Task brief: From the data below, return only the lines from the one with "<strong>Byte 3</strong>" through the one with "O Redux é um", exact and inclusive, with pictures left out.

Source texts of formatted documents:
▼▼▼
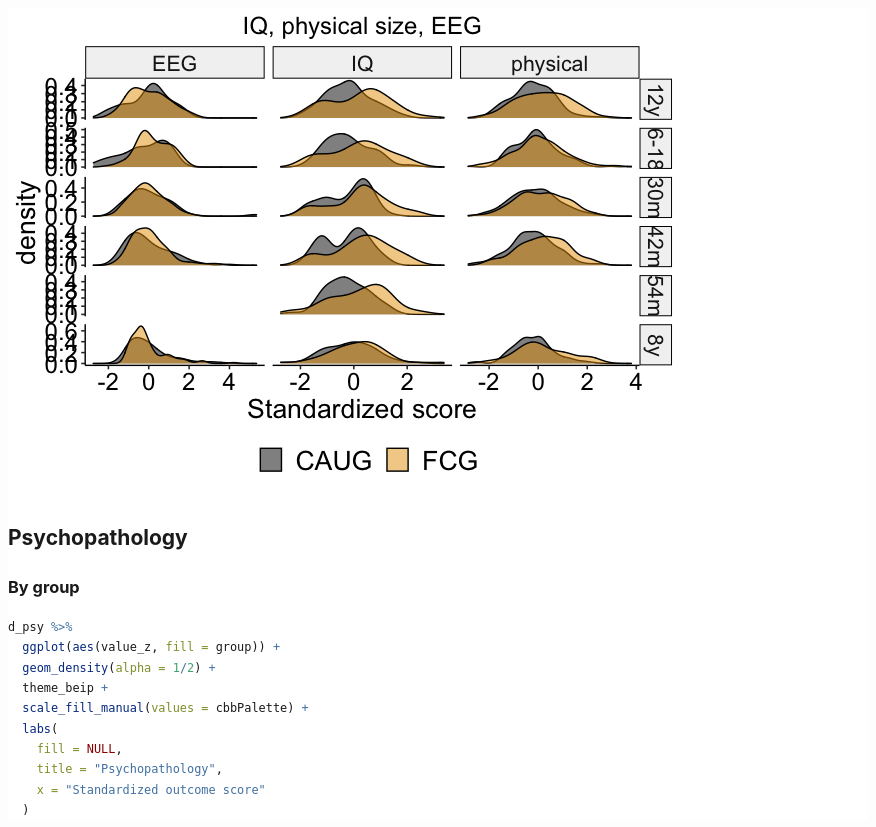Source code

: ![](big_analysis_files/figure-gfm/unnamed-chunk-30-1.png)

## Psychopathology

### By group

``` r
d_psy %>% 
  ggplot(aes(value_z, fill = group)) +
  geom_density(alpha = 1/2) +
  theme_beip +
  scale_fill_manual(values = cbbPalette) +
  labs(
    fill = NULL,
    title = "Psychopathology", 
    x = "Standardized outcome score"
  )
```
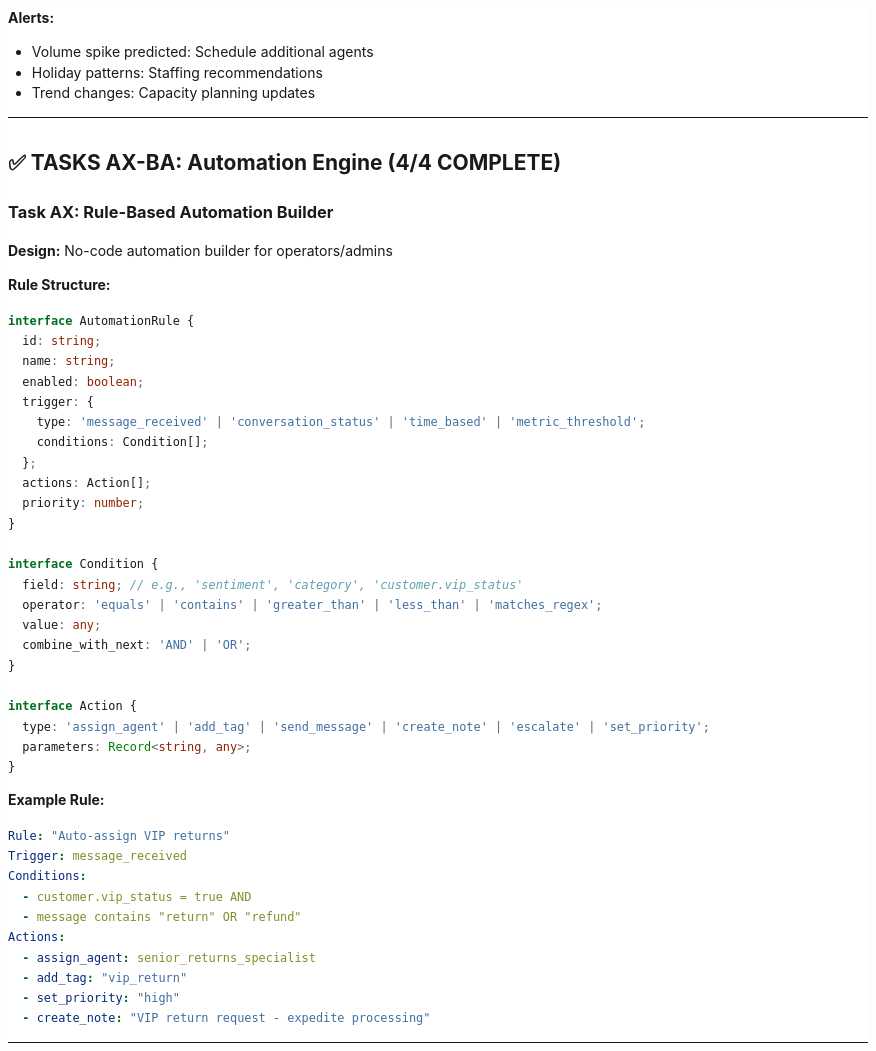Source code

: **Alerts:**
- Volume spike predicted: Schedule additional agents
- Holiday patterns: Staffing recommendations
- Trend changes: Capacity planning updates

---

## ✅ TASKS AX-BA: Automation Engine (4/4 COMPLETE)

### Task AX: Rule-Based Automation Builder

**Design:** No-code automation builder for operators/admins

**Rule Structure:**
```typescript
interface AutomationRule {
  id: string;
  name: string;
  enabled: boolean;
  trigger: {
    type: 'message_received' | 'conversation_status' | 'time_based' | 'metric_threshold';
    conditions: Condition[];
  };
  actions: Action[];
  priority: number;
}

interface Condition {
  field: string; // e.g., 'sentiment', 'category', 'customer.vip_status'
  operator: 'equals' | 'contains' | 'greater_than' | 'less_than' | 'matches_regex';
  value: any;
  combine_with_next: 'AND' | 'OR';
}

interface Action {
  type: 'assign_agent' | 'add_tag' | 'send_message' | 'create_note' | 'escalate' | 'set_priority';
  parameters: Record<string, any>;
}
```

**Example Rule:**
```yaml
Rule: "Auto-assign VIP returns"
Trigger: message_received
Conditions:
  - customer.vip_status = true AND
  - message contains "return" OR "refund"
Actions:
  - assign_agent: senior_returns_specialist
  - add_tag: "vip_return"
  - set_priority: "high"
  - create_note: "VIP return request - expedite processing"
```

---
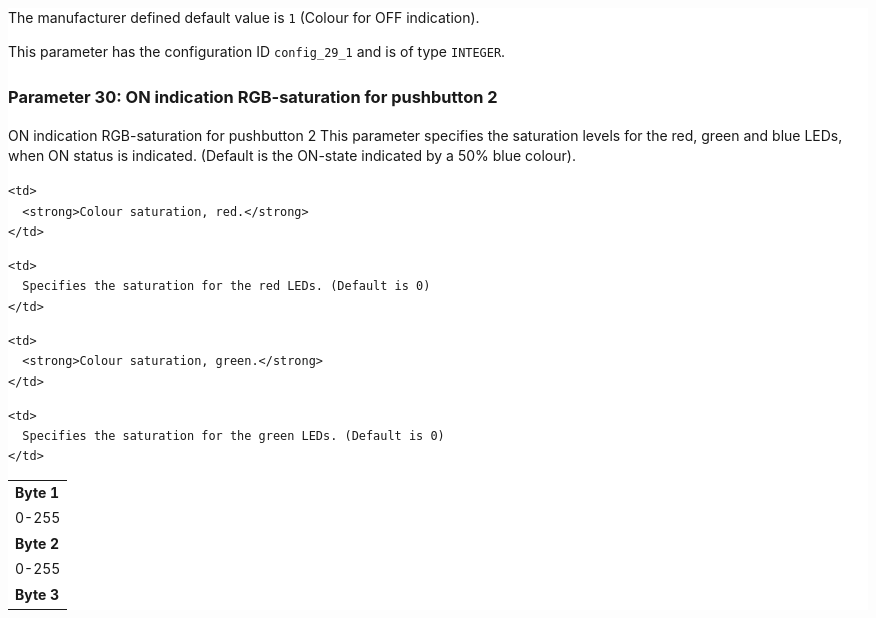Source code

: The manufacturer defined default value is ```1``` (Colour for OFF indication).

This parameter has the configuration ID ```config_29_1``` and is of type ```INTEGER```.


### Parameter 30: ON indication RGB-saturation for pushbutton 2

ON indication RGB-saturation for pushbutton 2
This parameter specifies the saturation levels for the red, green and blue LEDs, when ON status is indicated. (Default is the ON-state indicated by a 50% blue colour).

<table>
  <tr>
    <td>
      <strong>Byte 1</strong>
    </td>
    
    <td>
      <strong>Colour saturation, red.</strong>
    </td>
  </tr>
  
  <tr>
    <td>
      0-255
    </td>
    
    <td>
      Specifies the saturation for the red LEDs. (Default is 0)
    </td>
  </tr>
  
  <tr>
    <td>
      <strong>Byte 2</strong>
    </td>
    
    <td>
      <strong>Colour saturation, green.</strong>
    </td>
  </tr>
  
  <tr>
    <td>
      0-255
    </td>
    
    <td>
      Specifies the saturation for the green LEDs. (Default is 0)
    </td>
  </tr>
  
  <tr>
    <td>
      <strong>Byte 3</strong>
    </td>
    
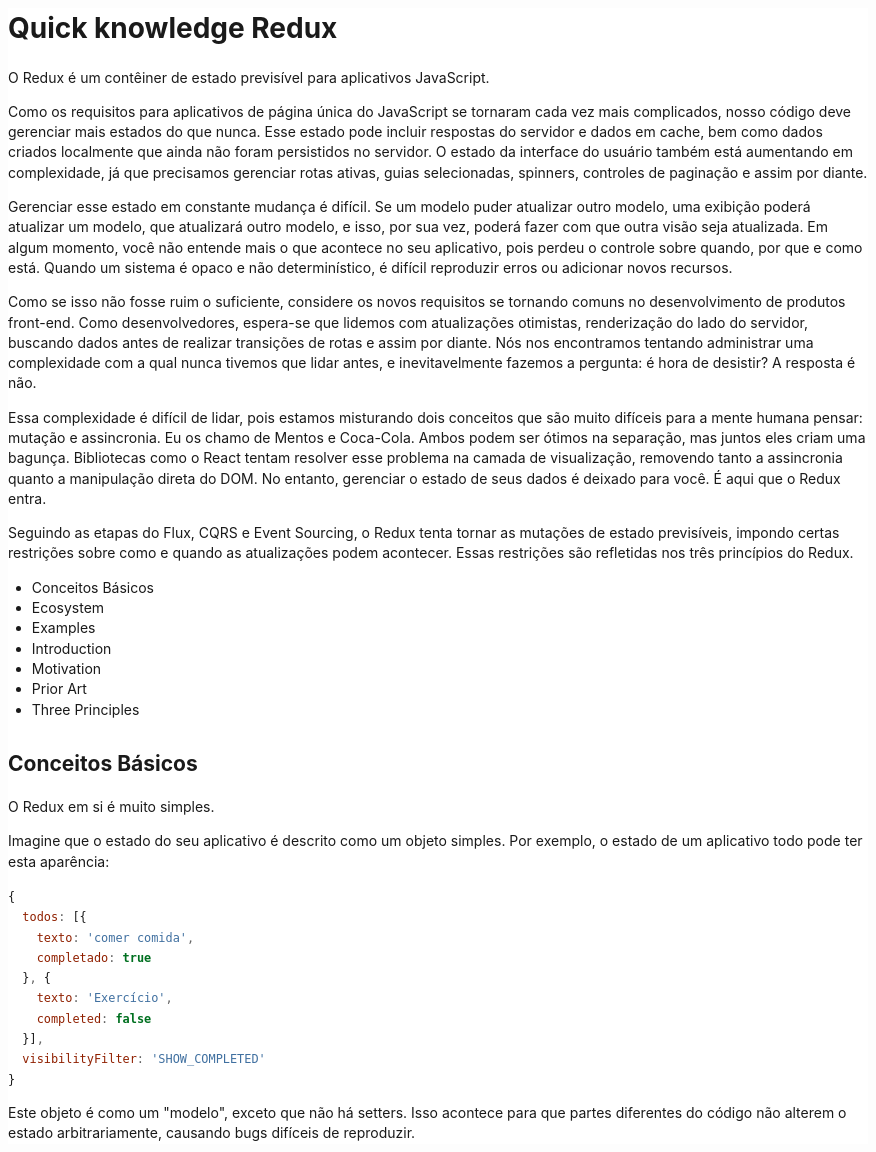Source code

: # Quick knowledge Redux

O Redux é um contêiner de estado previsível para aplicativos JavaScript.

Como os requisitos para aplicativos de página única do JavaScript se tornaram cada vez mais complicados, nosso código deve gerenciar mais estados do que nunca. Esse estado pode incluir respostas do servidor e dados em cache, bem como dados criados localmente que ainda não foram persistidos no servidor. O estado da interface do usuário também está aumentando em complexidade, já que precisamos gerenciar rotas ativas, guias selecionadas, spinners, controles de paginação e assim por diante.

Gerenciar esse estado em constante mudança é difícil. Se um modelo puder atualizar outro modelo, uma exibição poderá atualizar um modelo, que atualizará outro modelo, e isso, por sua vez, poderá fazer com que outra visão seja atualizada. Em algum momento, você não entende mais o que acontece no seu aplicativo, pois perdeu o controle sobre quando, por que e como está. Quando um sistema é opaco e não determinístico, é difícil reproduzir erros ou adicionar novos recursos.

Como se isso não fosse ruim o suficiente, considere os novos requisitos se tornando comuns no desenvolvimento de produtos front-end. Como desenvolvedores, espera-se que lidemos com atualizações otimistas, renderização do lado do servidor, buscando dados antes de realizar transições de rotas e assim por diante. Nós nos encontramos tentando administrar uma complexidade com a qual nunca tivemos que lidar antes, e inevitavelmente fazemos a pergunta: é hora de desistir? A resposta é não.

Essa complexidade é difícil de lidar, pois estamos misturando dois conceitos que são muito difíceis para a mente humana pensar: mutação e assincronia. Eu os chamo de Mentos e Coca-Cola. Ambos podem ser ótimos na separação, mas juntos eles criam uma bagunça. Bibliotecas como o React tentam resolver esse problema na camada de visualização, removendo tanto a assincronia quanto a manipulação direta do DOM. No entanto, gerenciar o estado de seus dados é deixado para você. É aqui que o Redux entra.

Seguindo as etapas do Flux, CQRS e Event Sourcing, o Redux tenta tornar as mutações de estado previsíveis, impondo certas restrições sobre como e quando as atualizações podem acontecer. Essas restrições são refletidas nos três princípios do Redux.


* Conceitos Básicos
* Ecosystem
* Examples
* Introduction
* Motivation
* Prior Art
* Three Principles

## Conceitos Básicos

O Redux em si é muito simples.

Imagine que o estado do seu aplicativo é descrito como um objeto simples. Por exemplo, o estado de um aplicativo todo pode ter esta aparência:
```js
{
  todos: [{
    texto: 'comer comida',
    completado: true
  }, {
    texto: 'Exercício',
    completed: false
  }],
  visibilityFilter: 'SHOW_COMPLETED'
}
```
Este objeto é como um "modelo", exceto que não há setters. Isso acontece para que partes diferentes do código não alterem o estado arbitrariamente, causando bugs difíceis de reproduzir.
▲▲▲
Answer space:
      <strong>Byte 3</strong>
    </td>
    
Source code

: # Quick knowledge Redux

O Redux é um contêiner de estado previsível para aplicativos JavaScript.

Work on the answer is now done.